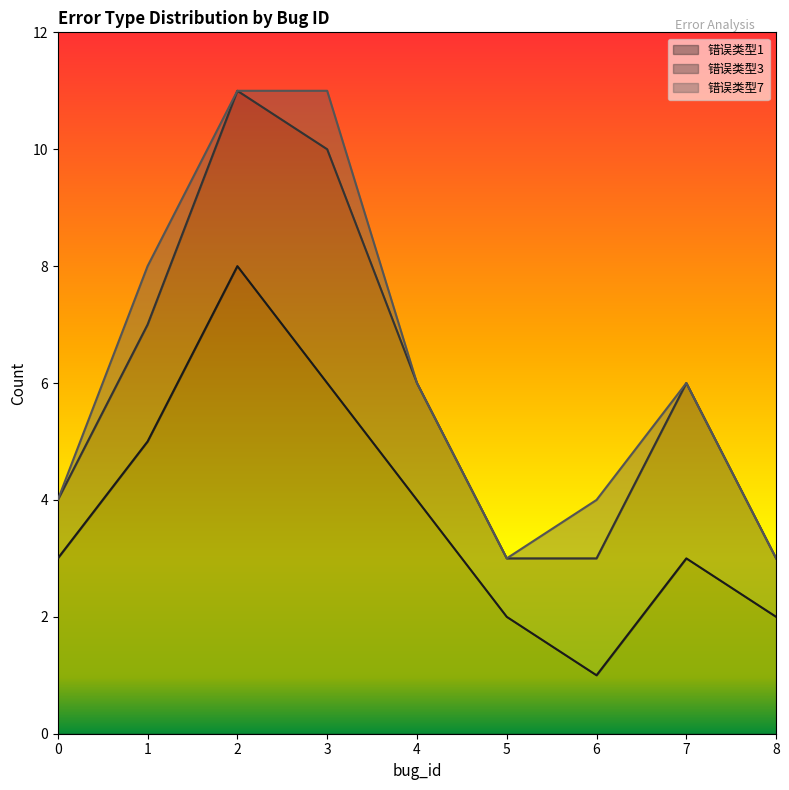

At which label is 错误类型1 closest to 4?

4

----------------------------------------

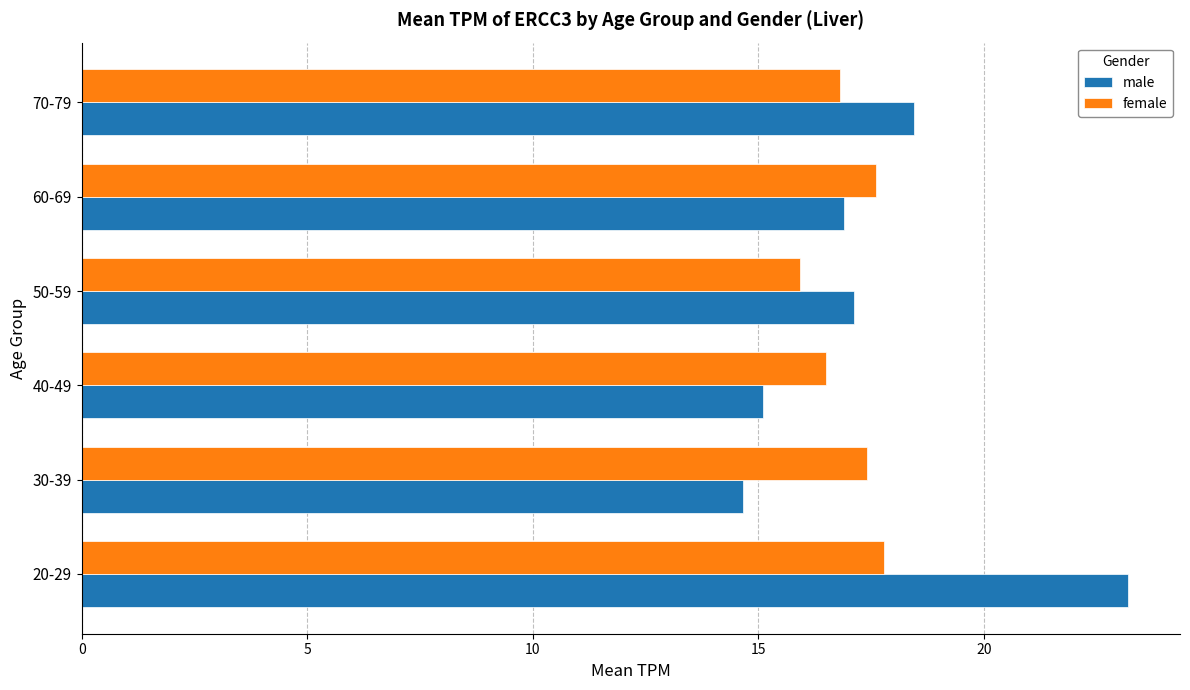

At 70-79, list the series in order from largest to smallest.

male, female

----------------------------------------

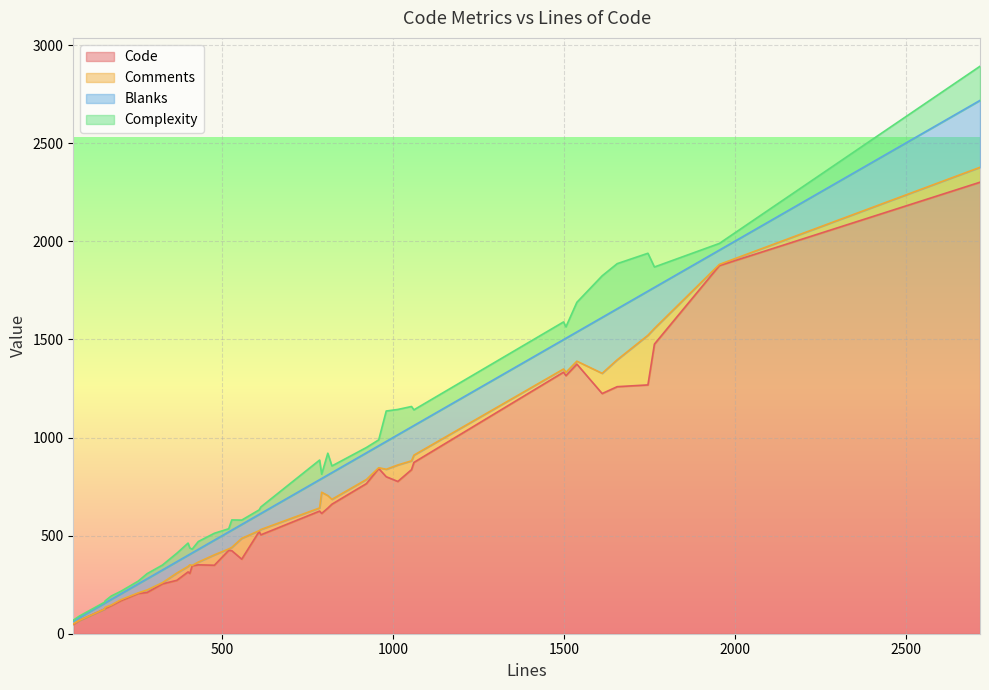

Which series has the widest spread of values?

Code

----------------------------------------

§ **YOUR ASSIGNMENT**
Identify each line in the records above that contains the word "series", and copy those lines out in full.

§ **FINISHED TASK**
At 70-79, list the series in order from largest to smallest.
Which series has the widest spread of values?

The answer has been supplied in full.